The marginal product of labor mpl is the extra output obtained by using one more unit of labor. England may be so circumstanced, that to produce the cloth may require the labour of 100 men for one year. International trade and income inequality taiji furusaway hitotsubashi university hideo konishiz boston college october 23, 2016 abstract we propose a simple theory that shows a mechanism through which international trade entails wage and job polarization. The ricardian model provides an introduction to international trade theory. This is in contrast to the hecksherohlin inspired framework developed in.
Empirical support for this model is plentiful and includes contributions by. It is particularly wellequipped to examine the effects of country sizes, of technology changes and transfers, and income distributions. Agents will specialize and trade if the productivitybased gains from trade cover trade costs, including some fixed startup costs. Feenstrataylor, 2017, international trade, macmillan ricardian model the home country we will assume that labor is the only resource used to produce both goods.

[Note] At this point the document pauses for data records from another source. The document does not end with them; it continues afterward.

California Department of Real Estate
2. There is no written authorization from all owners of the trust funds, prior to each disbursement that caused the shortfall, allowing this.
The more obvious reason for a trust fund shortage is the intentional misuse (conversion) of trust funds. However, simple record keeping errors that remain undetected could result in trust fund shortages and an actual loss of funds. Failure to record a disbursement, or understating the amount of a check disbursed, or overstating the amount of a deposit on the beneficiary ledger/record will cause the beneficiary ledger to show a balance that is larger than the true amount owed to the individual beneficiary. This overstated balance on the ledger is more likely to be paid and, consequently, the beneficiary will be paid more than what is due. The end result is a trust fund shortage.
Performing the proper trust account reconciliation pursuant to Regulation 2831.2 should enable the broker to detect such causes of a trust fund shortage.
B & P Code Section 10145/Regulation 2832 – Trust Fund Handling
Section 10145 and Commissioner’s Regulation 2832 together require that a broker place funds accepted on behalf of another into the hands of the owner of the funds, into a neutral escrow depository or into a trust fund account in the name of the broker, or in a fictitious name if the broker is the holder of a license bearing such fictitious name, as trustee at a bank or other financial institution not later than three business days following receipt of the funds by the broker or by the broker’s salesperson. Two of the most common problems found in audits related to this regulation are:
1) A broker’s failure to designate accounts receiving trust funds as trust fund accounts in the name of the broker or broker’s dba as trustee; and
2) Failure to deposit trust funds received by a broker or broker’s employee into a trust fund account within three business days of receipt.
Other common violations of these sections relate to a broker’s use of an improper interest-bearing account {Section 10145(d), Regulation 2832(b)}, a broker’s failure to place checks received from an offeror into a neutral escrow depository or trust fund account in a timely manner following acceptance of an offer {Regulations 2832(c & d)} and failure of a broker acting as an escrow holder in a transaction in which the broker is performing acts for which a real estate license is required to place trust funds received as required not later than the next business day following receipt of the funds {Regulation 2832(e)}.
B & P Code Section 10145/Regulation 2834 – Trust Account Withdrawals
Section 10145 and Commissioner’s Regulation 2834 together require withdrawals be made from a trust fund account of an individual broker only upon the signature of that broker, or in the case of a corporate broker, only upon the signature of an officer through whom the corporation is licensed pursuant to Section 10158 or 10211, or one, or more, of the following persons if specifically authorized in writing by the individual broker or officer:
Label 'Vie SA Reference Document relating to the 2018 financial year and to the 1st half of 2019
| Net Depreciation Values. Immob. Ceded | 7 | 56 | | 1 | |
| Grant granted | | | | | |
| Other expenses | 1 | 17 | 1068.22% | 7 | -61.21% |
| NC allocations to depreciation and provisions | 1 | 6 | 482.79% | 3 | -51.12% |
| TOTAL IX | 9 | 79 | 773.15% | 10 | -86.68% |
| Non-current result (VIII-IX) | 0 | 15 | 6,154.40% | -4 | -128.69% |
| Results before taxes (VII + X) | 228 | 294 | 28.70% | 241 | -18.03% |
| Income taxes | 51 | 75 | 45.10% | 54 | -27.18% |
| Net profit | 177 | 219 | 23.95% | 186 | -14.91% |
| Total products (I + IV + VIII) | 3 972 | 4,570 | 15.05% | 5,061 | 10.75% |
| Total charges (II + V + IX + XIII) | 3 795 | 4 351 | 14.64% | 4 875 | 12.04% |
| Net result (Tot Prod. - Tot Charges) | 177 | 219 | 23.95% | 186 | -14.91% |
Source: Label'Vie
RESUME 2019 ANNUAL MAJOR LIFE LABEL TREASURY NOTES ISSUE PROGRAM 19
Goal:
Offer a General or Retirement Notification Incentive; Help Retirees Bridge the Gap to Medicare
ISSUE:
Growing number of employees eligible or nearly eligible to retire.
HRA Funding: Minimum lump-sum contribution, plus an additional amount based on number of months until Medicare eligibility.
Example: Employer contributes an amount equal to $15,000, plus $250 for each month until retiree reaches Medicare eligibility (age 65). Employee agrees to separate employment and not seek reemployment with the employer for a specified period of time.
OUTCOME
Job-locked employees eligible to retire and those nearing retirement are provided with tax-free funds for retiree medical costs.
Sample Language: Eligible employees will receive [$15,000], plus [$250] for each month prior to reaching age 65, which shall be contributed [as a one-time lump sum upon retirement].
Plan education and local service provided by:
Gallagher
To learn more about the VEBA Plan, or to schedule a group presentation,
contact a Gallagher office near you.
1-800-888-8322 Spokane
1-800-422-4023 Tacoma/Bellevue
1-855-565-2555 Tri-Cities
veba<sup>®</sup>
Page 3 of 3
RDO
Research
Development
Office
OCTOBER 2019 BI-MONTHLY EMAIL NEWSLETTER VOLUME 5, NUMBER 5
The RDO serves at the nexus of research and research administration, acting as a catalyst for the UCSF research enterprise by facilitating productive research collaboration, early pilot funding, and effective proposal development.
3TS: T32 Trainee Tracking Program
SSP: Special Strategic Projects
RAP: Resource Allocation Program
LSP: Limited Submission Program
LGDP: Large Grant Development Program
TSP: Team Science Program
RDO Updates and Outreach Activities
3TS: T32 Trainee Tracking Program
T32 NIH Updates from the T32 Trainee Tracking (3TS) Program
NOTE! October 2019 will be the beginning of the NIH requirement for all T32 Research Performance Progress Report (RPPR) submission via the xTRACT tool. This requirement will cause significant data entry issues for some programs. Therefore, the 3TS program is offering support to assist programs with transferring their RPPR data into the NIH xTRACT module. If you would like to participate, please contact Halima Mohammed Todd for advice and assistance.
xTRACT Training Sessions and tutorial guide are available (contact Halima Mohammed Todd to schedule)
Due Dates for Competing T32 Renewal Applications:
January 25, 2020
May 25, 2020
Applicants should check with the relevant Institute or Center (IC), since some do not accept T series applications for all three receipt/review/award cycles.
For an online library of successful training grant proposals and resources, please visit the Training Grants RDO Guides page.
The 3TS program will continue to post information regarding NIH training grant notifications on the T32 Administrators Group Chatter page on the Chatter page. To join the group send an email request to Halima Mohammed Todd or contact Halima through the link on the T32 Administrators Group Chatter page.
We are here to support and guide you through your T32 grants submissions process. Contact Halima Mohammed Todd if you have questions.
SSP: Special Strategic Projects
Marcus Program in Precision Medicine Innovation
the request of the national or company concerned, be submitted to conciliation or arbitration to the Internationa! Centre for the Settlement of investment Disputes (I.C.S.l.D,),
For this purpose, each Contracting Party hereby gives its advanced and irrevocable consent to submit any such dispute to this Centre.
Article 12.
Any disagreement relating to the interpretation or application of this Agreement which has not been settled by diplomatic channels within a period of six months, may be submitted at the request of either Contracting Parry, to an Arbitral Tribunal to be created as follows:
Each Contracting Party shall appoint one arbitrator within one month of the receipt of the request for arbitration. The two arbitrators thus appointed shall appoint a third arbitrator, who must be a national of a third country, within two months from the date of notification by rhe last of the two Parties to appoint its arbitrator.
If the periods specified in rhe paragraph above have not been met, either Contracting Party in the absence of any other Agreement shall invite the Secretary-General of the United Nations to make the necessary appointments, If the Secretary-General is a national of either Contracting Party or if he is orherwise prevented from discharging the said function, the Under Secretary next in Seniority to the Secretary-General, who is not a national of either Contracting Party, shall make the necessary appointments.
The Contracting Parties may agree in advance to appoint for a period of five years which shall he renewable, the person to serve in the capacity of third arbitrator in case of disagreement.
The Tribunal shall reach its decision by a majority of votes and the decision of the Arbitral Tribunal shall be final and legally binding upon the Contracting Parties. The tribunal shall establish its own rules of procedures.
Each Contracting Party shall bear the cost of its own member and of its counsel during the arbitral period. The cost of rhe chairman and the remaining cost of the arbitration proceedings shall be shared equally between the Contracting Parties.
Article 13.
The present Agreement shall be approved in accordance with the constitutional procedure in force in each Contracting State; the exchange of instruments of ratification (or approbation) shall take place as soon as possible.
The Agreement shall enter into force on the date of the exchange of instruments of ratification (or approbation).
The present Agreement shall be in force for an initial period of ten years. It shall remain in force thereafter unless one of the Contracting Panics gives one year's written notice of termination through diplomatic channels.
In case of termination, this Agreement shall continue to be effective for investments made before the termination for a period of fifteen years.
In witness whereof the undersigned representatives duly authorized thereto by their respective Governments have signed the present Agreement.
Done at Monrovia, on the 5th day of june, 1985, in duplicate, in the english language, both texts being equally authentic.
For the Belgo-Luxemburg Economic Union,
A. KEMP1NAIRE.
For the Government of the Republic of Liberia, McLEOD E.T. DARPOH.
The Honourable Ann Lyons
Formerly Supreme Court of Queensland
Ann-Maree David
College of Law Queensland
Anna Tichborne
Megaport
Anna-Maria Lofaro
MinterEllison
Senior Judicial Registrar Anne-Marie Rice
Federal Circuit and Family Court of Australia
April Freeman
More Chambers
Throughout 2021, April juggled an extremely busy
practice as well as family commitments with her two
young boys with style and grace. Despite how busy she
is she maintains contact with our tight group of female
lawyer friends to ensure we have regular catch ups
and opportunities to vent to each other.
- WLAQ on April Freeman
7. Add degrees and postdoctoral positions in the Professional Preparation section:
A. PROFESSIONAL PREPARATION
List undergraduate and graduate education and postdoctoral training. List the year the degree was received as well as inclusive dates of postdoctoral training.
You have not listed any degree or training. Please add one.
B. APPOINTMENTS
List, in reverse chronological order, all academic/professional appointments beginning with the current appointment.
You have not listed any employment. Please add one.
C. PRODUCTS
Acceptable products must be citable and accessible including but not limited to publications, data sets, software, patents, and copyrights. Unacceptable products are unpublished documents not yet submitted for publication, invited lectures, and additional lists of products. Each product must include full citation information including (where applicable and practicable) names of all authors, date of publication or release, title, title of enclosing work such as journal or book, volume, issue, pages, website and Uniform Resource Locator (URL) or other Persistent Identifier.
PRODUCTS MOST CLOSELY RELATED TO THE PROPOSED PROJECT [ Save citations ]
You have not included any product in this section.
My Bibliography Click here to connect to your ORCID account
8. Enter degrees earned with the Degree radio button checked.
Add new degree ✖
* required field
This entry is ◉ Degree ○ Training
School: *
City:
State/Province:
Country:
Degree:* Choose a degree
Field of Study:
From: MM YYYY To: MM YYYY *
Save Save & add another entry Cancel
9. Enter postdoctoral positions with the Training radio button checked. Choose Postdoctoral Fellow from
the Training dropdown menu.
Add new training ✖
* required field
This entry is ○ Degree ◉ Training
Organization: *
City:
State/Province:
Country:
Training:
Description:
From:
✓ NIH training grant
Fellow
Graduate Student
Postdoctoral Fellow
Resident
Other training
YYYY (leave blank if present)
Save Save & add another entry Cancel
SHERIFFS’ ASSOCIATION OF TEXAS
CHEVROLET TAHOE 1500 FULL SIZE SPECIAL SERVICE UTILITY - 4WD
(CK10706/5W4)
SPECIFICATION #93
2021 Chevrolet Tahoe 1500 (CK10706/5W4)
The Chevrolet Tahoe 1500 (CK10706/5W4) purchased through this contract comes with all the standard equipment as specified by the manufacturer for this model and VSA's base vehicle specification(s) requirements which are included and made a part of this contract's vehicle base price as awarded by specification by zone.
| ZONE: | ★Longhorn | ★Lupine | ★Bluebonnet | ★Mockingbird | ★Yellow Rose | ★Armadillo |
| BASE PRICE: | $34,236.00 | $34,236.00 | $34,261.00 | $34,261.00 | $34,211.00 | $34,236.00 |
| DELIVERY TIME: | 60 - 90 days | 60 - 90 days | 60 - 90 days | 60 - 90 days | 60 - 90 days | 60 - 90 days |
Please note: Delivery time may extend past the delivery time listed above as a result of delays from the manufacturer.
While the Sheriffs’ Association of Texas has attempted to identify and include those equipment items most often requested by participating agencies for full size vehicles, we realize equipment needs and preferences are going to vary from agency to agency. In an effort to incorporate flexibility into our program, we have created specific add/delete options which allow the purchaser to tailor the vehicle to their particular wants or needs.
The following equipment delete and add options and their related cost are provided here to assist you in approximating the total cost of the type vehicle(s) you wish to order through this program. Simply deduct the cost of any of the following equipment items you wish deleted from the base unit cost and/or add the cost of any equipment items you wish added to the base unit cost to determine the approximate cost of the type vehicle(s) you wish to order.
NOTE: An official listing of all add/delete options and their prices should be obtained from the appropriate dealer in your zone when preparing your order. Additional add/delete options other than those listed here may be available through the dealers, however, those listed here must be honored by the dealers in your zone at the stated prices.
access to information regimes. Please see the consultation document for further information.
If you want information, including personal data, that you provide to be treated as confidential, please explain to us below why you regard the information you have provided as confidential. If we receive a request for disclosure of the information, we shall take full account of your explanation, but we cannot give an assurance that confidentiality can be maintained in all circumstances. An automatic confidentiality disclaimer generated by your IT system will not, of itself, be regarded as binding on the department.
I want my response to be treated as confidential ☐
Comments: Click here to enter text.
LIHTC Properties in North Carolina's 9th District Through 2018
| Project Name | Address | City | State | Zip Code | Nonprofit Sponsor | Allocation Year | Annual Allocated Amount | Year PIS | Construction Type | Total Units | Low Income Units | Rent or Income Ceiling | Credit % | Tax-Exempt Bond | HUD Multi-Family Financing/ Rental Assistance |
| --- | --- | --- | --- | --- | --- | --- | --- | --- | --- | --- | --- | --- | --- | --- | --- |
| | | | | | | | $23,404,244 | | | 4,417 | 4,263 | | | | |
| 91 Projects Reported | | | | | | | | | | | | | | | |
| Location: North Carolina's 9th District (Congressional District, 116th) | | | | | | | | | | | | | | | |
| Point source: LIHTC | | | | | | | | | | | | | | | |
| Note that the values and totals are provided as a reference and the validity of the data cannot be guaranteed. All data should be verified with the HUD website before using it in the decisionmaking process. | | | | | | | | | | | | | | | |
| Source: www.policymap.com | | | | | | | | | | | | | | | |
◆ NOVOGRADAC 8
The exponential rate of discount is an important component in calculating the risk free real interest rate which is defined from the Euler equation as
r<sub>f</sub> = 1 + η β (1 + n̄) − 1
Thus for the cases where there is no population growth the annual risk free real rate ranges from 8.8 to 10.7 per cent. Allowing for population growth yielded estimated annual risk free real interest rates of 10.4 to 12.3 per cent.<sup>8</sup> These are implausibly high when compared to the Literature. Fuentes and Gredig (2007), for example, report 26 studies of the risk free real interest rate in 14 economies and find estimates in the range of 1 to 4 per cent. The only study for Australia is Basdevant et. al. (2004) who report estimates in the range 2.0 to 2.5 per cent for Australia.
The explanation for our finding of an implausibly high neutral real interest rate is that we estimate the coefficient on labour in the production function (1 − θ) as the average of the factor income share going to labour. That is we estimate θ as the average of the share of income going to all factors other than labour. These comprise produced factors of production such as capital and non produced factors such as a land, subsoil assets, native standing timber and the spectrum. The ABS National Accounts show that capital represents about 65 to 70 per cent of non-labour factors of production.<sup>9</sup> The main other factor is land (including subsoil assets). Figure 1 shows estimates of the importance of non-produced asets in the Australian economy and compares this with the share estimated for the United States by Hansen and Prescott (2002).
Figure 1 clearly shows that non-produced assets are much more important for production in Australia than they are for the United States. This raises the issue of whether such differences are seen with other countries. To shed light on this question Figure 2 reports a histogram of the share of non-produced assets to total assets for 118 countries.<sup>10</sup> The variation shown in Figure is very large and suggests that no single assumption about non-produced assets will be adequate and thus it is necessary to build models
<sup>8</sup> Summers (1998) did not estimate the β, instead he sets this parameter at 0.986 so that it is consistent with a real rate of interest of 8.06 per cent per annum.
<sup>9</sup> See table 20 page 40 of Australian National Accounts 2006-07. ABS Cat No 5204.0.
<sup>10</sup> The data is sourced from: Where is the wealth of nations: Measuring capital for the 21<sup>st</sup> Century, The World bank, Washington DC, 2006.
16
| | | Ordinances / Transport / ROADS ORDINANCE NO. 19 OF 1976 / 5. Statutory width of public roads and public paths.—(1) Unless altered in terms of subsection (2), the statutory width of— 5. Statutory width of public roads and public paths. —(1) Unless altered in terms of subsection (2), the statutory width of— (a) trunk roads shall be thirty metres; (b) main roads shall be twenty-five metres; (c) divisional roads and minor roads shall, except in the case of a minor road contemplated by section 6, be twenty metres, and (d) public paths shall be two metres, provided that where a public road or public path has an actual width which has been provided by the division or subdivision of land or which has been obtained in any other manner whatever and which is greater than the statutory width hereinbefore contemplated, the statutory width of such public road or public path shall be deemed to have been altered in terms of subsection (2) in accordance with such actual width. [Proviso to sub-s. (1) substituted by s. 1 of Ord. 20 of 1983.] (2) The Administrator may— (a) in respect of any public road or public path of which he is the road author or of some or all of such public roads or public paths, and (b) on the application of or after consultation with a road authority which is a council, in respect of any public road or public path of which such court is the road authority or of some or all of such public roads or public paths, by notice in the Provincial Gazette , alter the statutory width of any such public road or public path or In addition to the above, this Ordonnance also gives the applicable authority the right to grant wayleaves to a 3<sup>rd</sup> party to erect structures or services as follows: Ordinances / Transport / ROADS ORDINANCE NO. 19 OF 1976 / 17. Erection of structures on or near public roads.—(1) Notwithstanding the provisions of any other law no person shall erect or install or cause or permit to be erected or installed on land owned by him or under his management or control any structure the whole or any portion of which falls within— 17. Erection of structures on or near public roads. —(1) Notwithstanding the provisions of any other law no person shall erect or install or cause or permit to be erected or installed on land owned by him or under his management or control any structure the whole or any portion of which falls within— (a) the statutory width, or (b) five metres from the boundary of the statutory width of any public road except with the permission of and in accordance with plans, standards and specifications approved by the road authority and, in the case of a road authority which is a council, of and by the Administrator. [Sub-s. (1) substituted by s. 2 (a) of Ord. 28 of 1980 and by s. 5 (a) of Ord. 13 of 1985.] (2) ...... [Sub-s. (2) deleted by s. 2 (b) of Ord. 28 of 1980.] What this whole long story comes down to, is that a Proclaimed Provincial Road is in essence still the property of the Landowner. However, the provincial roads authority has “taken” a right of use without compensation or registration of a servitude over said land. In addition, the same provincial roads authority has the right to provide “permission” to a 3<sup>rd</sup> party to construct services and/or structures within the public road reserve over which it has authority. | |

It is one of the simplest models, and still, by introducing the principle of comparative advantage, it offers some of the most compelling reasons supporting international trade. Heterogeneous technology diffusion and ricardian trade. The ricardian model the ricardian model focuses on technology differences across countries as an explanation for trade. In this chapter we will examine the following topics. The ricardian model for international trade part 2. International trade theory and economics itself have developed as means to evaluate the effects of trade policies. The ricardian model numerical example assumes that countries differ in their production technologies such that one of the countries is absolutely more productive than the other in the production of each of the two goods. It explains the concept of comparative advantage and why it works as an explanation for trade patterns.
For example the reason why germany export so many cars is that a lot of german rms happen to be superproductive in making cars and so they can sell their cars at a lower price all over the. Thus the comparative costs principle confers gain upon both the countries. Brief summary of reasons to trade and specialize brief history of ricardian model ricardian model. Chapter 2 the ricardian theory of comparative advantage. David ricardos theory of comparative cost advantage economics.